In the field of energy, cooperation is potentially being upgraded to an alliance. China has become not only a buyer of Russian natural gas for the first time (until 2014 it had been virtually all exported to Europe) but also a consumer of more Russian oil. Beijing’s companies are gaining access to Russian hydrocarbon resources—something they have long been barred from by Putin’s own policies and Russian regulations. In February 2015, Russian Deputy Prime Minister Arkady Dvorkovich said Chinese companies could now acquire majority stakes in Russia’s strategic oil and gas fields, except those on the continental shelf. The partnership between Rosneft—Russia’s state-owned oil company—and BP collapsed, as did its partnership with U.S.-based ExxonMobil, as a result of the sanctions, likely opening the way for the Chinese to take some of the business formerly reserved for the Europeans and Americans. At a time when Europe is reducing its dependence on Russian energy imports, going east appears to be a rational strategy for both Gazprom and Rosneft.

China is also moving ahead with infrastructure development in Russia. This includes high-speed rail links that will eventually connect Moscow to China via Kazakhstan; modern seaports on Russia’s Pacific coast, such as Zarubino in Primorsky Krai; and development of the Northern Sea Route shipping lane from Asia to Europe across the Arctic. These projects will not only bring Russia much closer to China but also make Eurasia much better connected internally by including Mongolia and Central Asian countries.

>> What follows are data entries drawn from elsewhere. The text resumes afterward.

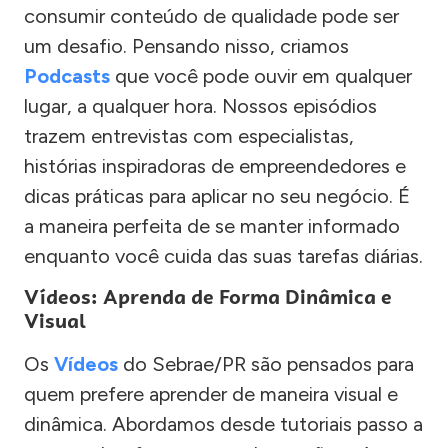
consumir conteúdo de qualidade pode ser
um desafio. Pensando nisso, criamos
Podcasts
que você pode ouvir em qualquer
lugar, a qualquer hora. Nossos episódios
trazem entrevistas com especialistas,
histórias inspiradoras de empreendedores e
dicas práticas para aplicar no seu negócio. É
a maneira perfeita de se manter informado
enquanto você cuida das suas tarefas diárias.
Vídeos: Aprenda de Forma Dinâmica e
Visual
Os
Vídeos
do Sebrae/PR são pensados para
quem prefere aprender de maneira visual e
dinâmica. Abordamos desde tutoriais passo a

In the field of finance, China is unlikely to replace the West when it comes to Russia, but connections are deepening. Raising money in China has already proven challenging for Russian companies. Yet, China has expressed its willingness to extend loans to Russia. What is more, Russia’s increased use of both the Chinese renminbi and the Hong Kong dollar, along with the agreement to expand the role of the ruble and the yuan in bilateral trade, offers a path to the Chinese currency gradually rising in stature and status to become, potentially, a regional reserve currency in Eurasia. For Russia, this would mean recognizing China’s financial leadership.

Under current circumstances, China’s planned Silk Road Economic Belt, a regional trade and transportation plan, and the 2015 inauguration of Putin’s EEU are more likely to lead to a sort of symbiosis between the Chinese and Russian integrationist projects than to a rivalry between Beijing and Moscow. Again, Moscow will have to compromise, allowing Central Asian states to participate both in the EEU and the Silk Road Economic Belt.

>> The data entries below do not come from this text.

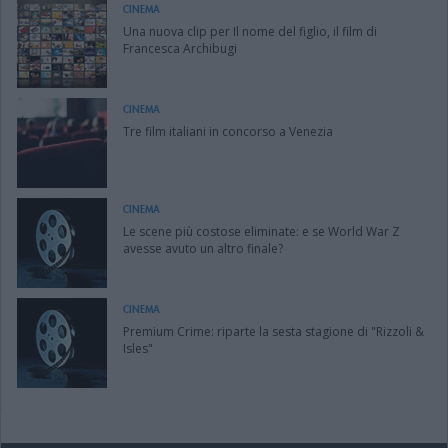
CINEMA
Una nuova clip per Il nome del figlio, il film di
Francesca Archibugi
CINEMA
Tre film italiani in concorso a Venezia
CINEMA
Le scene più costose eliminate: e se World War Z
avesse avuto un altro finale?
CINEMA
Premium Crime: riparte la sesta stagione di "Rizzoli &
Isles"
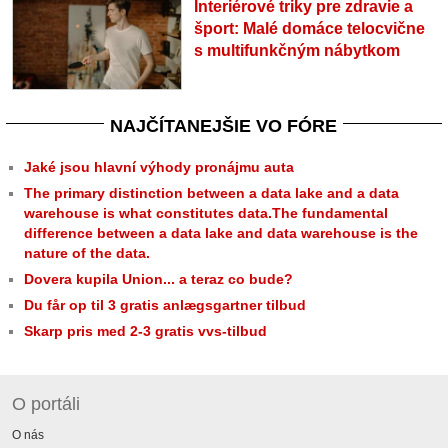
Interiérové triky pre zdravie a
šport: Malé domáce telocvične
s multifunkčným nábytkom
NAJČÍTANEJŠIE VO FÓRE
Jaké jsou hlavní výhody pronájmu auta
The primary distinction between a data lake and a data
warehouse is what constitutes data.The fundamental
difference between a data lake and data warehouse is the
nature of the data.
Dovera kupila Union... a teraz co bude?
Du får op til 3 gratis anlægsgartner tilbud
Skarp pris med 2-3 gratis vvs-tilbud
O portáli
O nás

In exchange for its support, China will insist on advanced military technology transfers from Russia, in such areas as air and missile defense, as well as air and naval power. So far, Moscow has been cautious in sharing its most advanced technologies with Beijing, mindful of the sharp reversals in their past relations and reluctant to alienate other Asian powers, such as India and even Japan. However, in the present situation, when Moscow has to rely on Beijing’s support more than ever before, Russia might have to lower the bar for defense technology exports to China.

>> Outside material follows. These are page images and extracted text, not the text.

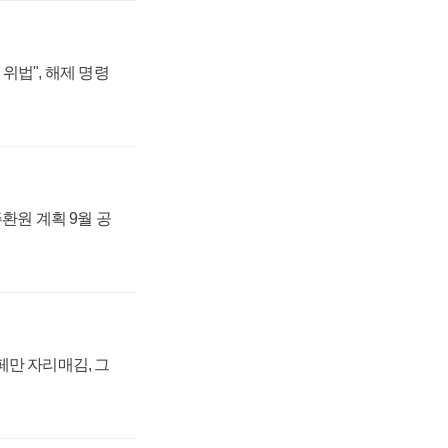
위법", 해제 명령
주환원 계획 9월 공
페만 자리매김, 그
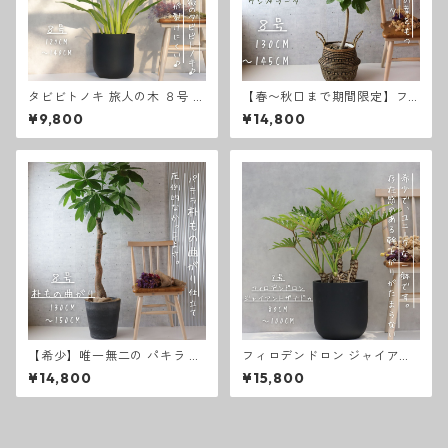
タビビトノキ 旅人の木 ８号 旅
【春〜秋口まで期間限定】フ
人木 扇芭蕉 オーガスタ レギネ
ィカス ウンベラータ 曲がり 螺
¥9,800
¥14,800
観葉植物 ストレリチア タビビ
旋 仕立て ８号 ゴムの木 お祝
トノキ 綺麗 お祝い ギフト 開
い ギフト 開店祝い ラッピング
店祝い 観葉植物 ラッピング 無
無料 観葉植物 プレゼント お中
料 新築祝い 観葉植物 プレゼン
元 お歳暮 熱帯植物 選べる ８
ト 熱帯植物 大型 室内
号螺旋仕立て
【希少】唯一無二の パキラ 朴
フィロデンドロン ジャイアン
もの 曲がり 仕立て８号 お祝い
トザナドゥ 観葉植物 ８号 観葉
¥14,800
¥15,800
ギフト 開店祝い ラッピング 無
植物 綺麗 お祝い ギフト 開店
料 観葉植物 プレゼント ねじり
祝い 観葉植物ラッピング 無料
パキラ お中元 お歳暮 熱帯植物
観葉植物 プレゼント お中元 お
大型
歳暮 熱帯植物 大型 室内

Since 2005, China and Russia have regularly held joint military exercises. As a result, they have already achieved a modest degree of compatibility and interoperability between their forces, and that is likely to increase. The drills were staged in and off the coast of eastern China, in central Russia, and in Central Asia. In 2015, the Russian Navy and the People’s Liberation Army Navy intend to hold their joint maneuvers in the Mediterranean Sea. This leap in geography points to the readiness of both countries to send a message to the world about their close military partnership and to demonstrate strategic unity in one of Eurasia’s strategically most important and volatile regions.